* [EXTRACT PROVIDED]
=== Begin Enclosure ===
McGraw-Hill Divests Education Arm - Analyst Blog
27 November 2012 - 4:20PM
Zacks
The McGraw-Hill Companies
Inc. (MHP) recently announced that it has entered into an
agreement with Apollo Global Management LLC (APO)
to divest its education division for $2.5 billion.
The move is a strategic attempt on the company’s behalf to
restructure its portfolio of businesses and concentrate more on
high growth operations, thereby enhancing shareholder value through
proper capital allocation.
The company expects to close the deal by the year end or early 2013
and will receive $250 million in senior unsecured notes, carrying
an annual coupon of 8.5%.
What led to the Decision?
This company has been scrutinizing its business segments for
sometime as it lost substantial market value over the last 5 years.
To add to its woes, its rating agency was criticized for its
decision to downgrade the U.S. economy. Further, the New York based
hedge fund, Jana Partners and the Ontario Teachers' Pension Plan,
were pushing the company to split into four separate
organizations.
In addition, the company’s education division has been confronting
shrinking revenues due to reduced spending on textbooks by the
government. Further, the company is facing execution risk
associated with its plans to develop its education division into a
subscription-based model through digital delivery.
=== End Enclosure ===
* [Collected data]
=== Begin Enclosure ===
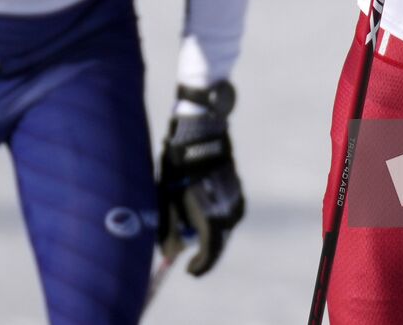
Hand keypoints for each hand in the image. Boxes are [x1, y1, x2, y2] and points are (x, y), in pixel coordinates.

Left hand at [157, 84, 243, 275]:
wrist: (200, 132)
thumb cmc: (177, 167)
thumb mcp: (166, 199)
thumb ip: (167, 228)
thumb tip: (168, 251)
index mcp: (212, 219)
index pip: (209, 254)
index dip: (199, 266)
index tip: (188, 270)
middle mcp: (229, 213)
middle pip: (217, 242)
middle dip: (200, 247)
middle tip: (182, 246)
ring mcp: (236, 200)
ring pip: (222, 225)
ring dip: (206, 228)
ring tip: (185, 219)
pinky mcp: (237, 188)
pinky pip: (226, 209)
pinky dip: (213, 213)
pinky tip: (197, 203)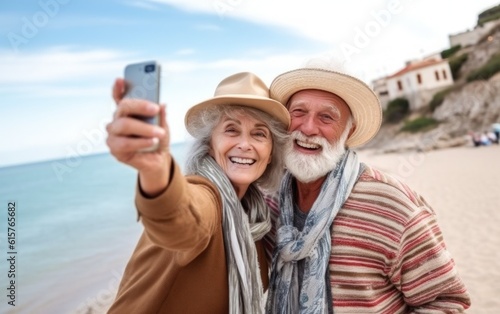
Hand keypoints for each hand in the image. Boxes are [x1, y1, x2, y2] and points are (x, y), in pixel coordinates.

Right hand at [106, 78, 171, 195]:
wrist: (158, 161)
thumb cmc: (158, 139)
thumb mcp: (163, 125)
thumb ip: (161, 115)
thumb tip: (163, 104)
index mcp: (127, 112)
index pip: (119, 97)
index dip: (117, 88)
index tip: (121, 79)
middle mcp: (117, 121)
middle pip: (123, 107)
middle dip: (140, 106)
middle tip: (156, 109)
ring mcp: (113, 135)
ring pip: (124, 125)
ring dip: (144, 128)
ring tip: (160, 132)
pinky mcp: (115, 149)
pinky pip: (125, 143)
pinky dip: (141, 142)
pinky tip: (152, 141)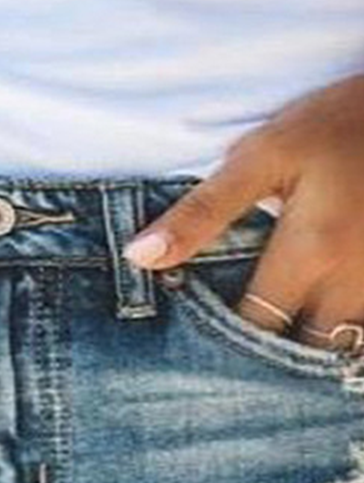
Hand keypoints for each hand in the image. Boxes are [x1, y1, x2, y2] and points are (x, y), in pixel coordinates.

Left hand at [122, 73, 363, 350]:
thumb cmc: (336, 125)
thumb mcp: (262, 154)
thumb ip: (202, 212)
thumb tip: (140, 258)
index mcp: (310, 254)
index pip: (256, 328)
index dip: (225, 341)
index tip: (197, 340)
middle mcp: (354, 285)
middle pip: (304, 352)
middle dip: (270, 357)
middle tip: (231, 353)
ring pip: (343, 347)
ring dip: (310, 348)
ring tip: (275, 337)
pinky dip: (344, 332)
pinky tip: (318, 316)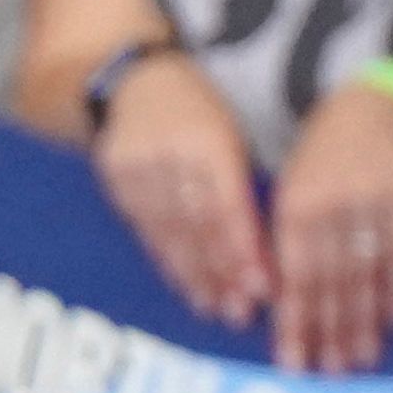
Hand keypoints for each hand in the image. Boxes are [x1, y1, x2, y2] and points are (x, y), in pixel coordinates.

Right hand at [92, 52, 269, 330]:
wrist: (132, 80)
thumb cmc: (201, 106)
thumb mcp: (230, 129)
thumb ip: (242, 178)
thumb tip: (277, 235)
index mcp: (208, 141)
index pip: (228, 207)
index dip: (244, 250)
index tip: (263, 286)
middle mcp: (170, 159)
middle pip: (198, 227)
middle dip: (222, 273)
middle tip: (242, 311)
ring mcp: (137, 173)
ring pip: (169, 234)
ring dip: (194, 276)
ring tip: (215, 308)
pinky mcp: (115, 184)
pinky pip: (145, 230)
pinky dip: (167, 261)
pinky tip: (183, 285)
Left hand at [270, 78, 392, 373]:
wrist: (373, 105)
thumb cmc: (322, 155)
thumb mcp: (291, 188)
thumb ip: (284, 239)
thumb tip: (275, 299)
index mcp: (294, 207)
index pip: (293, 277)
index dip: (295, 323)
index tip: (295, 361)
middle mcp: (331, 208)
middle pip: (332, 282)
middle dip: (333, 331)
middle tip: (335, 370)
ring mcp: (372, 203)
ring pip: (368, 272)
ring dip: (366, 319)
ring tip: (366, 355)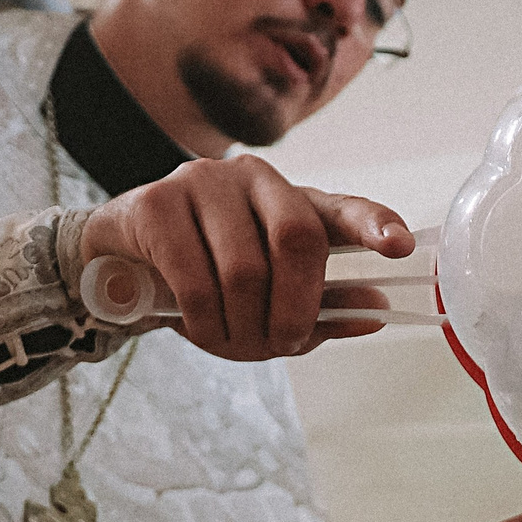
=== End Enclosure ===
* [INSTRUCTIONS TO FOLLOW] Set down the passage from "to divest its" to "last 5 years." in the McGraw-Hill divestiture text, word for word. Rely solely on the text about McGraw-Hill's sale of its education division.

* [RESULT OF THIS EXERCISE]
to divest its education division for $2.5 billion.
The move is a strategic attempt on the company’s behalf to
restructure its portfolio of businesses and concentrate more on
high growth operations, thereby enhancing shareholder value through
proper capital allocation.
The company expects to close the deal by the year end or early 2013
and will receive $250 million in senior unsecured notes, carrying
an annual coupon of 8.5%.
What led to the Decision?
This company has been scrutinizing its business segments for
sometime as it lost substantial market value over the last 5 years.